Another named panelist, Shehu Sani of the Kaduna-based Civil Rights Congress, told The Associated Press that Nigeria’s government never consulted with him before publicly announcing his name. Sani said he would only serve as a member if Islamic extremists told him through an intermediary that they would consider an amnesty deal and would serve on the panel as well.
“In the absence of that, we would simply be doing something hoping it would work,” Sani said. “And hope is not a strategy.”
The Islamic insurgency in Nigeria grew out of a 2009 riot led by Boko Haram members in Maiduguri that ended in a military and police crackdown that killed some 700 people. The group’s leader died in police custody in an apparent execution. From 2010 on, Islamic extremists have engaged in hit-and-run shootings and suicide bombings, attacks that have killed at least 1,548 people, according to an AP count.

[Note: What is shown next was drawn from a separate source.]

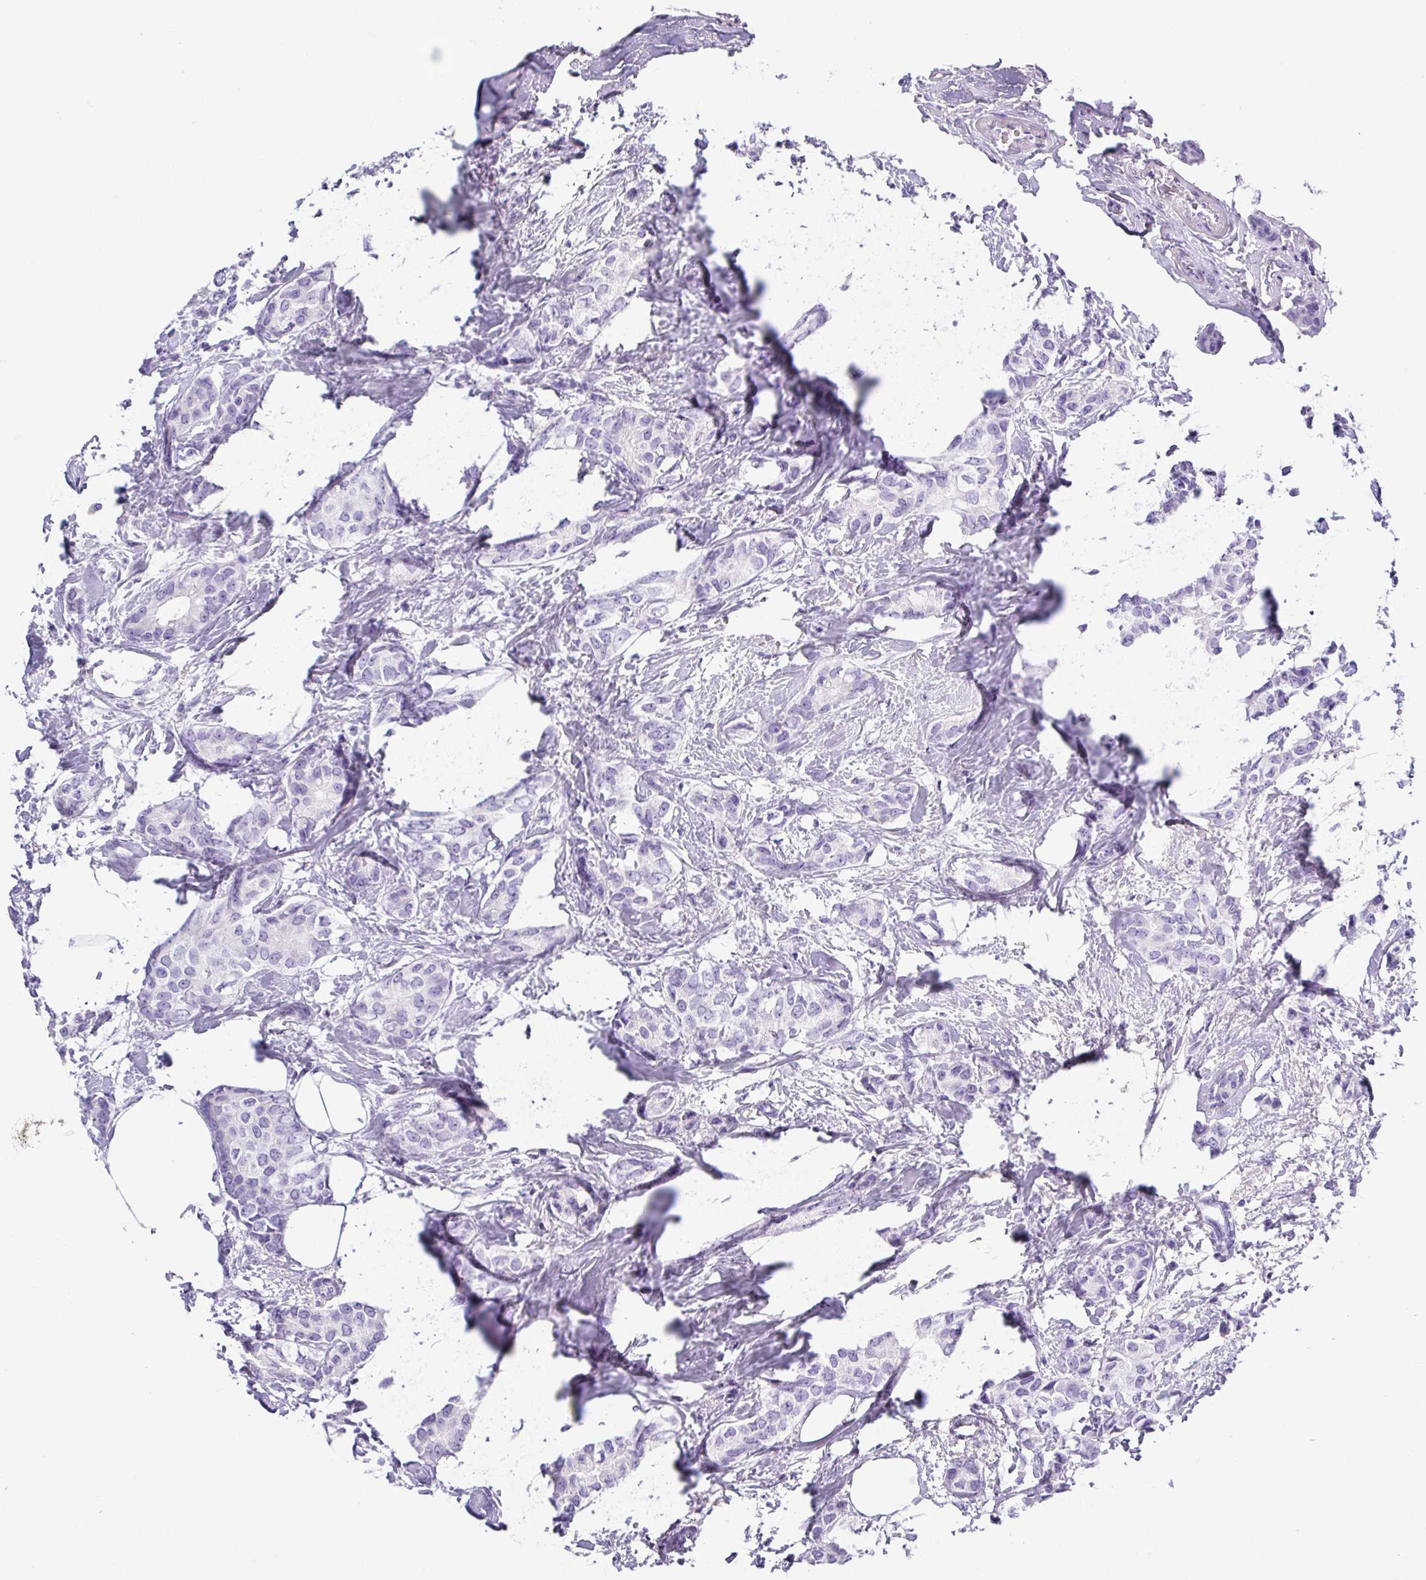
{"staining": {"intensity": "negative", "quantity": "none", "location": "none"}, "tissue": "breast cancer", "cell_type": "Tumor cells", "image_type": "cancer", "snomed": [{"axis": "morphology", "description": "Duct carcinoma"}, {"axis": "topography", "description": "Breast"}], "caption": "Tumor cells are negative for brown protein staining in intraductal carcinoma (breast).", "gene": "ZG16", "patient": {"sex": "female", "age": 73}}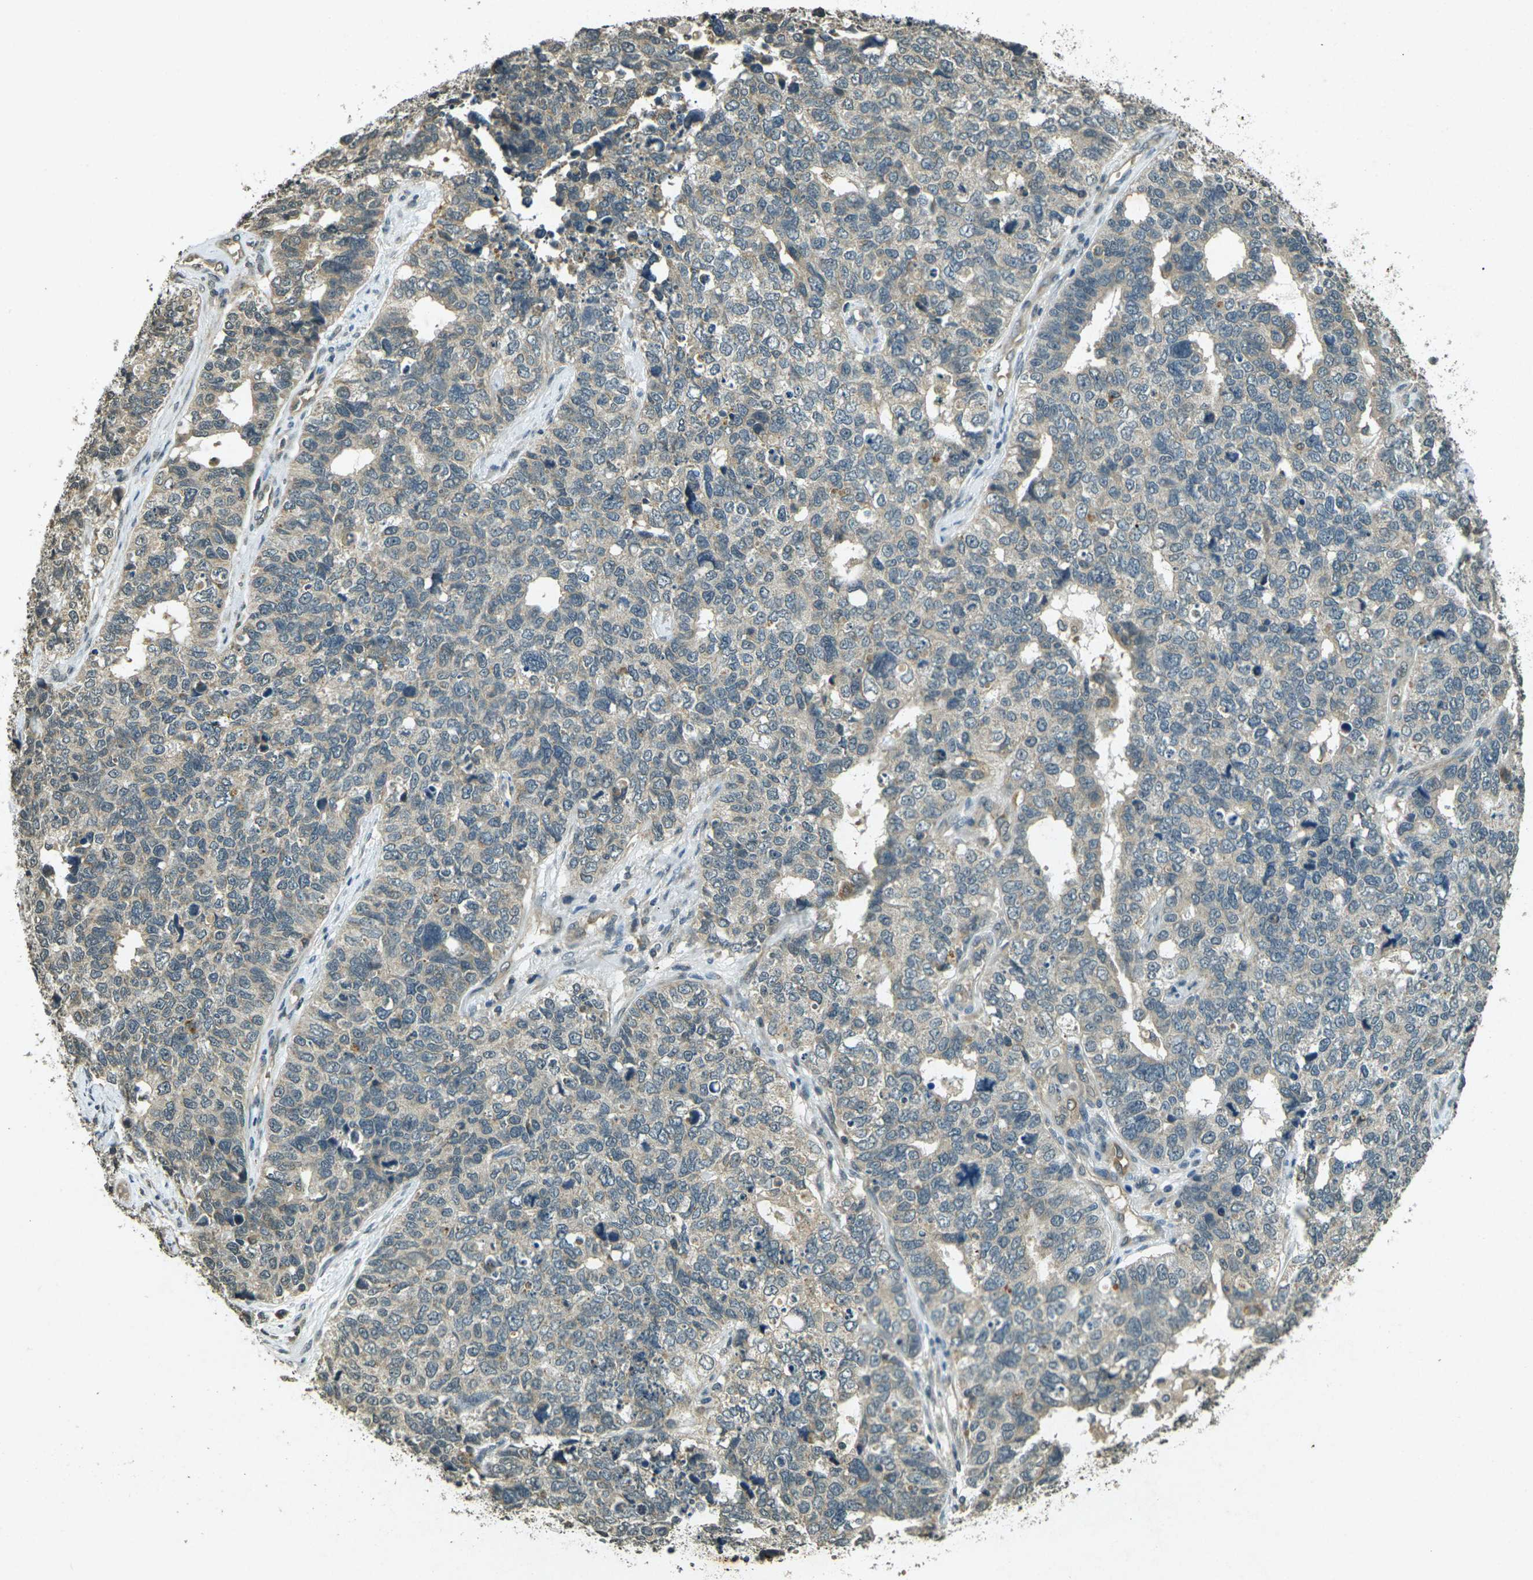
{"staining": {"intensity": "weak", "quantity": "<25%", "location": "cytoplasmic/membranous"}, "tissue": "cervical cancer", "cell_type": "Tumor cells", "image_type": "cancer", "snomed": [{"axis": "morphology", "description": "Squamous cell carcinoma, NOS"}, {"axis": "topography", "description": "Cervix"}], "caption": "A high-resolution photomicrograph shows immunohistochemistry (IHC) staining of squamous cell carcinoma (cervical), which reveals no significant positivity in tumor cells.", "gene": "PDE2A", "patient": {"sex": "female", "age": 63}}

Westerners in Nigeria have been targeted as well, including an August 2011 suicide bombing at the United Nations headquarters in Nigeria’s capital, Abuja, that killed 25 and wounded more than 100 others. A group of men who said they belong to Boko Haram claimed responsibility for the kidnapping of seven French tourists from northern Cameroon late February — a first for the group. Meanwhile, a Boko Haram splinter group known as Ansaru has claimed the recent kidnappings and killings in northern Nigeria of seven foreigners — a British citizen, a Greek, an Italian, two Lebanese and two people believed to be Syrian — all employees of a Lebanese construction company called Setraco.
Despite the deployment of more soldiers and police to northern Nigeria, the nation’s weak central government has been unable to stop the killings. Meanwhile, human rights groups and local citizens blame both Boko Haram and security forces for committing violent atrocities against the local civilian population, fueling rage in the region.